Autre condition fixée : que les matières ajoutées aux boues soient issues de matières végétales. « Si le mélange de déchets présente un intérêt pour les opérations de collecte et de traitement, il soulève de nombreux problèmes pour la valorisation en agriculture : un risque inacceptable de pollution des sols et d'insécurité sanitaire des aliments du fait de la qualité inconnue des matières entrantes ; une surface agricole polluée plus importante en cas de problème post-épandage ; une perte de traçabilité du fait des origines diverses des déchets, complexifiant la définition de la responsabilité en cas de problème post-épandage, a justifié Jean-Louis Lagourgue, sénateur Les indépendants de la Réunion. L'évolution vers une économie circulaire ne doit pas être au détriment de la sécurité sanitaire des aliments et de la gestion des risques environnementaux. »
La directive cadre sur les déchets veut limiter les mélanges
À l'origine des tourments des acteurs sur le terrain en faveur du compostage des boues ? La directive-cadre sur les déchets. L'un des objectifs de celle-ci est en effet de privilégier la collecte séparée et de limiter le mélange de différentes catégories de déchets pour optimiser leur valorisation. Elle demande ainsi aux États-membres que leurs biodéchets soient, soit triés et recyclés à la source, soit collectés séparément et non mélangés avec d'autres types de déchets, au plus tard le 31 décembre 2023. La directive ouvre toutefois la possibilité à des exceptions et dérogations.
Parmi les signaux qui ont contribué à alimenter leurs craintes, la loi EGalim, qui a permis la sortie du statut de déchet de l'ensemble des matières fertilisantes et supports de culture (MFSC) fabriqués à partir de déchets, à l'exception des boues d'épuration.
« Seules les filières vertueuses qui collectent les biodéchets triés à la source et les traitent sans mélanges sont garantes de la qualité du fertilisant », indiquait également le volet agricole de la feuille de route pour l'économie circulaire.
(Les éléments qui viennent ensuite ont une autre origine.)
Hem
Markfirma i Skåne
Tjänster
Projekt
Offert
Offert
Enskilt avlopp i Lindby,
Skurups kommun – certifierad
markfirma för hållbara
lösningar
Aujourd'hui, le code de l'environnement permet le mélange de boues provenant de stations d'épuration distinctes, ainsi que de boues et d'autres matières utilisées comme produits structurants. La condition toutefois : que cette opération conduise à améliorer la valeur agronomique des boues concernées. L'épandage est également soumis à une autorisation administrative préalable. Il répond à un programme d'épandage et doit s'inscrire dans un dispositif de suivi.